Baca berita tanpa iklan. Gabung Kompas.com+

Jejak Sejarah Terlindas Roda Zaman

Kompas.com - 03/04/2012, 11:30 WIB

LAMPION lusuh yang menggelantung di sepanjang jalan seolah mewakili wajah kawasan Kampung China di Kota Bengkulu. Roda ekonomi yang dulu berputar kencang di kawasan ini memang terus melambat dan kini bahkan seolah terhenti.

Setidaknya suasana itu tampak pada awal Maret lalu menjelang Tahun Baru China 2536. Suasana semarak, yang mestinya menyambut perayaan tahun naga air, sama sekali tidak tampak. Padahal, keberadaan Kampung China itu tak lepas dari sejarah terbentuknya Kota Bengkulu.

Rumah dan toko di pecinan itu berderet di sepanjang Jalan Panjaitan dan Jalan Pendakian, Kota Bengkulu.
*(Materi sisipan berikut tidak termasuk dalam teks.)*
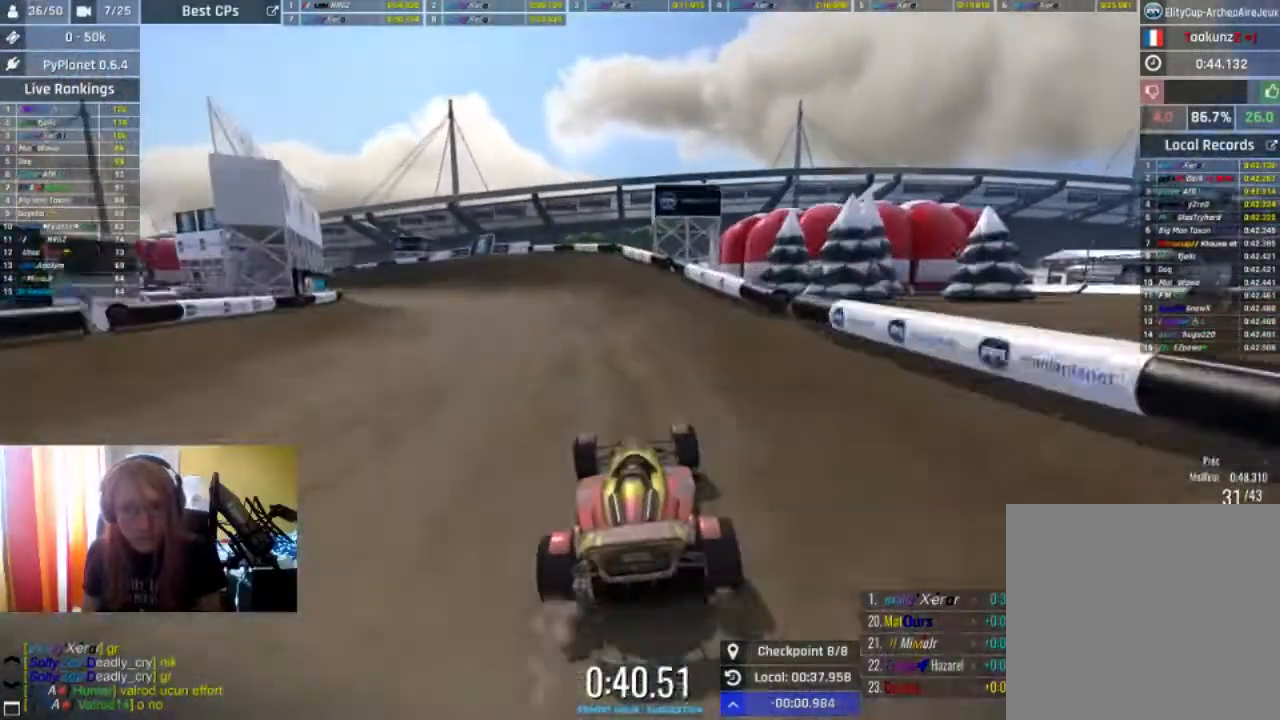
{"buttons": ["R2"], "left_stick": "left", "right_stick": "center", "events": [[367, "left_stick", "center"], [500, "left_stick", "left"]]}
Sedikit bangunan yang masih mempertahankan arsitektur lama berupa rumah berbahan kayu. Sebagian besar sudah berupa rumah tembok. Maklum, kebakaran pada tahun 1990-an telah menghancurkan rumah-rumah tua berbahan kayu itu.

Dari depan, rumah-rumah itu terlihat kecil. Namun, kalau kita melongok ke bagian dalam, rumah itu luas memanjang ke belakang. Ada pemandangan lain yang mencolok di pecinan itu. Di bagian belakang sejumlah rumah berdiri lebih tinggi lagi bangunan sarang burung walet.

Dari beberapa rumah toko (ruko) yang ada hanya sebagian kecil yang masih buka. Bahkan, tidak sedikit rumah yang dari depan tertutup rapat seperti tak berpenghuni.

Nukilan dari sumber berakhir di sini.